Книгу написал доктор Флойд Феррис, а опубликовал Государственный научный институт.
– Я не имел к этому никакого отношения! – отчеканил доктор Роберт Стэдлер. Он все еще стоял у стола, и у него возникло неприятное ощущение, будто он на какое-то время отключился и теперь не знал, как долго был неподвижен. Слова эти он произнес вслух, с едким сарказмом, адресованным тому, кто заставил его их произнести.

Он пожал плечами. Смеяться над собой – не грех, а пожатие плеч являлось эмоциональным эквивалентом высказывания: «Ты – Роберт Стэдлер, так что не уподобляйся школьнику-неврастенику». Он сел за стол, отодвинул книгу в сторону.
Доктор Флойд Феррис опоздал на полчаса.
– Извините, но мой автомобиль сломался по пути из Вашингтона, и у меня ушло чертовски много времени, чтобы найти человека, который смог его починить. Машин на дороге становится все меньше, и половина ремонтных мастерских закрылась.

В голосе преобладало раздражение. Доктор Феррис сел, не дожидаясь приглашения. В любой другой профессии он бы не мог претендовать на успех, но доктор Феррис выбрал науку, и его всегда называли «этот симпатичный ученый». В свои сорок пять лет, при шести футах роста, ему удавалось выглядеть выше и моложе.

Одевался он с иголочки, двигался с грацией танцора, но вольностей в одежде себе не позволял, отдавая предпочтение черному и темно-синему. Над верхней губой темнела аккуратная полоска усов, и институтские остряки утверждали, что волосы у него такие гладкие и черные лишь по одной причине: он мажет их тем же кремом, что и туфли. Доктор Феррис любил повторять, вроде бы подтрунивая над самим собой, что однажды кинопродюсер предложил ему сыграть роль прожженного европейского жиголо. Научную карьеру он начинал биологом, но то время давно ушло. Известность же получил как главный координатор Государственного научного института.

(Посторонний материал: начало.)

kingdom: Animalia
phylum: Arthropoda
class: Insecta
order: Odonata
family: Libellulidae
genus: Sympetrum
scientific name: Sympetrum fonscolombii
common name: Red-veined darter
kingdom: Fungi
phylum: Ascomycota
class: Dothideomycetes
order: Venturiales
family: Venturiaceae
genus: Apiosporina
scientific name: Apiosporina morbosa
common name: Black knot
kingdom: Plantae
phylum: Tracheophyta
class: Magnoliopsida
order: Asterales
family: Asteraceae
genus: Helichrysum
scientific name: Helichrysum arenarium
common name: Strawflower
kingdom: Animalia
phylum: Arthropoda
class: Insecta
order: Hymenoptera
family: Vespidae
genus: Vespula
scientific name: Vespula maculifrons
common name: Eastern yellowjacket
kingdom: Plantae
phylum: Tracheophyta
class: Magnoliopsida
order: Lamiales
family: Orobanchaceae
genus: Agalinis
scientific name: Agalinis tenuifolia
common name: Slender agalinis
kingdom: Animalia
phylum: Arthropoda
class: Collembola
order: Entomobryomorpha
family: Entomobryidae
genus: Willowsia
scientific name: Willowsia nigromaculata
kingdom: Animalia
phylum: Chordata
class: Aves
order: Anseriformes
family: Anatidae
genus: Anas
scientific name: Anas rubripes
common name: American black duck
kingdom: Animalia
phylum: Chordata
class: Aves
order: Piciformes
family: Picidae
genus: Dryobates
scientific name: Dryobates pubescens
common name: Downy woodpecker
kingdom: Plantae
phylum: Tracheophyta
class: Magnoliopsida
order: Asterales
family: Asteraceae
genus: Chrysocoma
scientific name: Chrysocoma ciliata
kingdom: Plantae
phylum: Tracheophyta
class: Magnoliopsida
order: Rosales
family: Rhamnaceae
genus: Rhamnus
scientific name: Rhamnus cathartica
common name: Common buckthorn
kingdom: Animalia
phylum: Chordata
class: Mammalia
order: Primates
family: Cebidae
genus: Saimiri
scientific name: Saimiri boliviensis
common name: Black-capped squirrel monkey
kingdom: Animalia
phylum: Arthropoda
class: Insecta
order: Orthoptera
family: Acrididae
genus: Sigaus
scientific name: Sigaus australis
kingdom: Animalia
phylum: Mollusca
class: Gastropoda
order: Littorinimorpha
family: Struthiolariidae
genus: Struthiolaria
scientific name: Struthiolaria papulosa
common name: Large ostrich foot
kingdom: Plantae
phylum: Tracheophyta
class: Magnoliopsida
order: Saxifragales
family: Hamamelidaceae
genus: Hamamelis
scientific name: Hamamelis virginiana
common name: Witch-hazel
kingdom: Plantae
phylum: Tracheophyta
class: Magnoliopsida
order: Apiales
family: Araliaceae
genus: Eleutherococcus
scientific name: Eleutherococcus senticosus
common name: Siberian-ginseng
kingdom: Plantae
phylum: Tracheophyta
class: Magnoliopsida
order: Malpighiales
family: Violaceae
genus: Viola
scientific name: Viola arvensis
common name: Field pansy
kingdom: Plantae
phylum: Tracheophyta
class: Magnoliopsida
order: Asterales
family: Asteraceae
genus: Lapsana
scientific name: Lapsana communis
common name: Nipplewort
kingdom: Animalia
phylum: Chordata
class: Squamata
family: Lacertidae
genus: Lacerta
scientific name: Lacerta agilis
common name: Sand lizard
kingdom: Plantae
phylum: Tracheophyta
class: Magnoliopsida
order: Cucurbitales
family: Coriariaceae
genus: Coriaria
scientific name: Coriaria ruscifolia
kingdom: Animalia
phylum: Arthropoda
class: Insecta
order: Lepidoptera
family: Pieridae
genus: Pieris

Доктор Стэдлер изумленно воззрился на него: неслыханное дело – на извинения хватило одного слова.
– Похоже, вы проводите в Вашингтоне много времени, – сухо заметил он.
– Но, доктор Стэдлер, разве не вы однажды похвалили меня, назвав сторожевым псом науки? – добродушно ответил доктор Феррис. – Вот я и считаю, что это моя главная обязанность.

– Такое ощущение, что вы готовы выполнять свои обязанности где угодно, только не в институте. Но, пока не забыл, вас не затруднит объяснить мне, откуда у нас это безобразие с нехваткой топлива?
Он не мог понять, с чего это вдруг лицо доктора Ферриса напряглось и приобрело обиженное выражение.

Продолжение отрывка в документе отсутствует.